Before the fall, there is the withdrawn hiss of a whisper, chiffon netting, and the crisscross of
feelings growing turning him asunder. He should soon be moving ahead, and his feet must crunch to surrender willingly to quick speed. His eyes fix on the triangular blade of the bayonet that may slit his throat before he can gulp down his next quick breath. It is like a dark sharp nail that would pierce the flesh easily though the person holding the weapon must know how
cumbersome it is to do that. Should he be quick enough to see the face of his enemy at this moment when the rifle is pointed at him? Would then the lineaments of the other’s face be reflected on his face? So far he has lived with the voices of those men, their familiar faces and the odor of death that have now become mere echoes in him.
Their faces turn into masks, everything is indistinct, insubstantial and his past, present and future are rolled into one vague heap. His agonies, his lonesome desperations to be free appall him no doubt, though he must now transcend those memories to scale towards the hope for a tomorrow that is in the quiet pursuit of his dreams. He is nestling within the newness of things and their silent splendor, and he knows it would be here and that he should regain his grace before the arrival of his death. He has betrayed and so shall be betrayed. Fate or its furies
would try once again to ruin his soul: He is in the vicious whorl of a nightmare; and he wants that someone should release him from its terrible grip. He tries to remember the name of his God, which God, his thoughts wander over the faces of several idols, all are in disarray, the wind or something resembling a gust of wind whisks these images out of his brain and soon the one with a belly and the trunk of an elephant is finally lost in the shadows behind the windowsill, like someone has just jumped out to mingle with the wind and the rain. The particular worry about this loss suddenly curdle his blood: It seems to corrode and prepares him to face some more frightening things. He knows almost what they would be. His knuckles show white in the fleeting light, his breath smelling foul like his acerbic tongue has slaked in lye.
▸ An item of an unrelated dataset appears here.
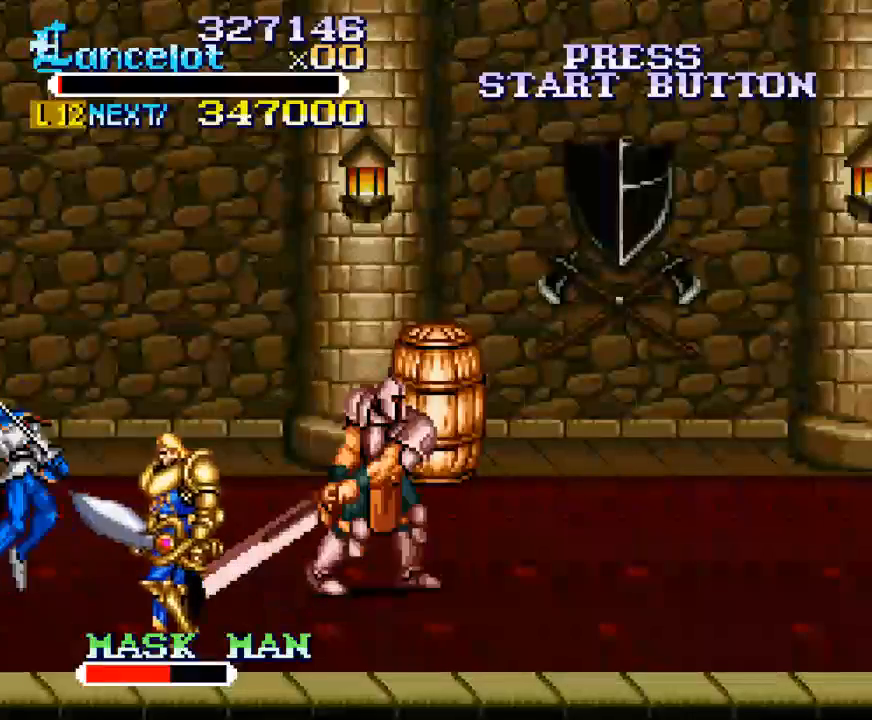
{"buttons": ["DPAD_UP", "DPAD_LEFT"], "right_stick": "center", "events": [[400, "DPAD_UP", "down"]]}
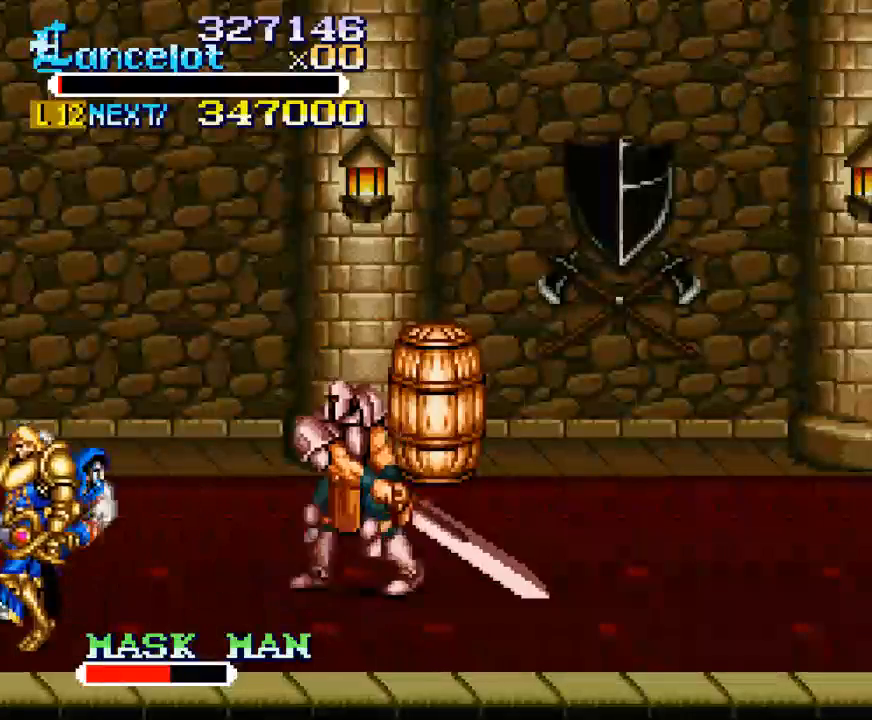
{"buttons": ["DPAD_DOWN", "DPAD_RIGHT"], "right_stick": "center", "events": [[133, "DPAD_LEFT", "up"], [133, "DPAD_RIGHT", "down"], [200, "DPAD_UP", "up"], [233, "X", "down"], [367, "DPAD_UP", "down"], [400, "X", "up"], [433, "DPAD_UP", "up"], [500, "DPAD_DOWN", "down"]]}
A few distractions arrive: His eyes pick up faces of children playing in a courtyard, and perhaps
it is siesta time for others in his village while he is in the most unlikely of places: He is not outside though caught in the spongy soft seat inside of bones. He is still clutching his right hand in a fist, he is yet to dismiss the thought that he is still frightened by the seismic changes of the ground beneath his feet before he buckles to fall. Earlier he had felt so much like a winged thing, maybe a jaybird, with no ways to resist the beginning of awareness. A strange tenacity however keeps his senses together though a signal of alarm is again ticking somewhere inside his head. His head is snapping at every other noise; there is a squishing sound; he has tread on dog turd and then there is a flutter, some wings are flying off taking fright at this ominous night sound. His eyes are darting toward everything and not a sound can escape his ears: All his five senses are drawn tight to move toward all direction. His hands come together to fold and then part as if afraid to touch one
another. This is a mere sundry enterprise and the words emerging from his mouth are by and
large incoherent or a mere mutter. His eyes continue to search, right and left trying to look far away and his feet feel that they are in a pair of cemented trousers. He is more or less close to being dead, altogether.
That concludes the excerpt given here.